チェスボクシングとは

チェスボクシングとは

皆さんは「チェスボクシング」というものをご存じでしょうか?

 

チェスはボードゲームのチェスのことで、将棋の外国版みたいなやつと言えばやったことがない人も想像ができるでしょうか。

ハリーポ〇ターと賢者の石でロン・ウィ○ズリーが駒に乗って戦っていたアレですね。

 

そのチェスとボクシング、なんの関係があるんだろう?

ボクシングのなにかの動きをチェスに例えているとかそんなんなのかな?

 

いやいや、本当にそのチェスとボクシングの両方を行うのです。

なにを言っているかわからないでしょう。

筆者も最初は意味が分かりませんでした。

 

どのようにしてこの競技が生まれたかというと、発祥は1992年に発表された「マンガ」でした。

エンキ・ビラルさんの「冷たい赤道」という作品内でオリジナルの競技としてチェスボクシングが行われたのです。

知性と力強さ、どちらも表現する方法はないかと考え、このチェスボクシングを思いついたそう。

 

その後チェスボクシングは現実へ飛び出し、2003年には初の世界大会も開かれました。

競技人口は3500人とマイナースポーツではありますが、ヨーロッパを中心におこなわれています。

 

チェスボクシングのルール

さてチェスボクシングの具体的なルールはどういったものなのでしょう?

まず最初にチェスのラウンドをおこない、次にボクシングのラウンド、そしてまたチェスのラウンド~という流れです。

チェスは1ラウンド4分を6ラウンド(持ち時間は12分)、ボクシングは1ラウンド3分を5ラウンドおこないます。

※ボクシングは1ラウンド2分でおこなうという情報もあります。

 

チェスとボクシングそれぞれのルールや反則行為などはチェスボクシングでも同様のようです。

実際に試合の動画を観るとチェスの際に両選手がヘッドホンを着用しています。

その理由についてはおそらくですが、チェスのルールで「まわりからアドバイスを受けるのは反則」というものがあるのでそのためかと思われます。

 

決着方法はチェスかボクシング、どちらかで勝敗がつけばその時点で決着となります。

チェスの場合はチェックメイト(将棋でいう詰み)、持ち時間切れ、リザイン(投了・ギブアップの意)

ボクシングの場合はKO、TKO、レフェリーストップなど。

ボクシング、チェスともに決着がつかなかった場合はボクシングの判定で勝敗が決まります。

といっても判定決着になることはほとんどありません。

チェスは合計24分間おこないますが、持ち時間の12分を使い切ると負けになるためです。

 

ちなみにですが、ボクシングの性質上、チェスボクシングでも階級が分けられています。

どっちをメインで練習する?

さてチェスとボクシングを両方おこなうということはもちろん両方練習しないといけないわけです。
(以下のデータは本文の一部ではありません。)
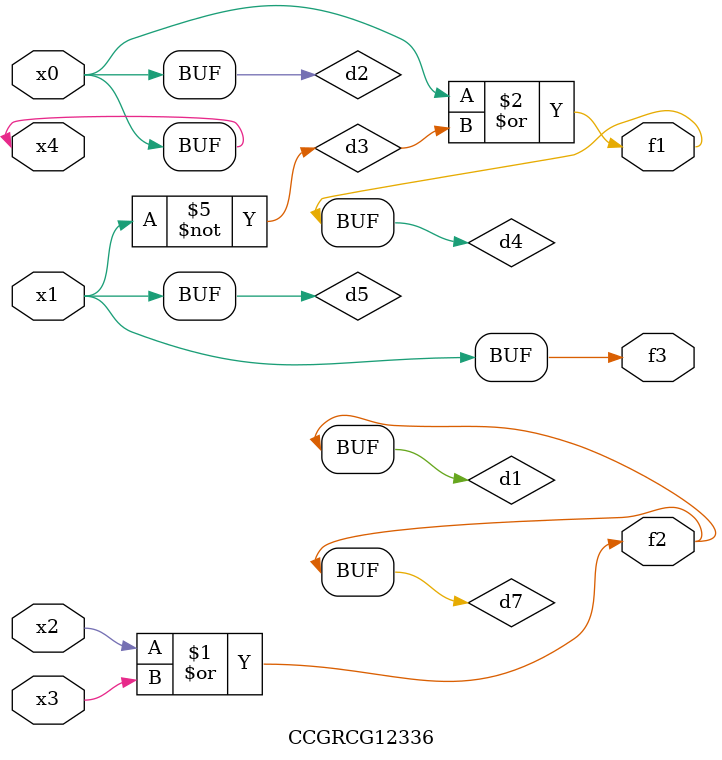
<source format=v>
module CCGRCG12336(
	input x0, x1, x2, x3, x4,
	output f1, f2, f3
);

	wire d1, d2, d3, d4, d5, d6, d7;

	or (d1, x2, x3);
	buf (d2, x0, x4);
	not (d3, x1);
	or (d4, d2, d3);
	not (d5, d3);
	nand (d6, d1, d3);
	or (d7, d1);
	assign f1 = d4;
	assign f2 = d7;
	assign f3 = d5;
endmodule

</source>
どちらに比重を置いて練習するのが有利なのでしょうか?

 

実際の選手の特徴でいうと、ボクシングの実力はそこそこでチェスが強いという選手のタイプが多いようです。

 

私は最初「チェスで実力差があってもさすがに4分で負けることはないだろうしボクシング強いほうがいいんじゃないの?しかも持ち時間12分フルに使えば3~4ラウンド持ちこたえれるし」と思っていました。

しかしルールをよく見て考えるとたしかにボクシングはそこそこでいいのかもしれません。

 

チェスのラウンドで審判から無気力試合だと判断されると負けになることもあるようです。

ボクシングの決着は基本的にKOなので相手を倒さなければなりません。

つまりどれだけ有効打を与えてもダメージを与えてもダウンを奪っても、KOできなければチェスで決着となるのです。

もちろんボクシング素人相手ならKOできるでしょうが、しっかりガードを覚えてアウトボクシングで倒されない戦い方を徹底されてしまうとなかなか厳しいものがあります。

 

「でもボクシングが世界チャンピオンクラスだったら!」とも思いましたが、公式戦に出場するにはFIDEレートというチェスの実力を示す指標が最低限必要なようです。

 

 

余談ですが日本でも関西で大人気の某探偵番組にてチェスボクシングになぞらえた将棋ボクシングを実現しました。

ボクシング元世界チャンピオンの井岡弘樹さんと将棋棋士の先崎学九段(当時八段)が対戦。

この試合では先崎さんが将棋で井岡さんを追い詰めるも、ボクシングラウンドで井岡さんがダウンを奪いKO勝利となりました。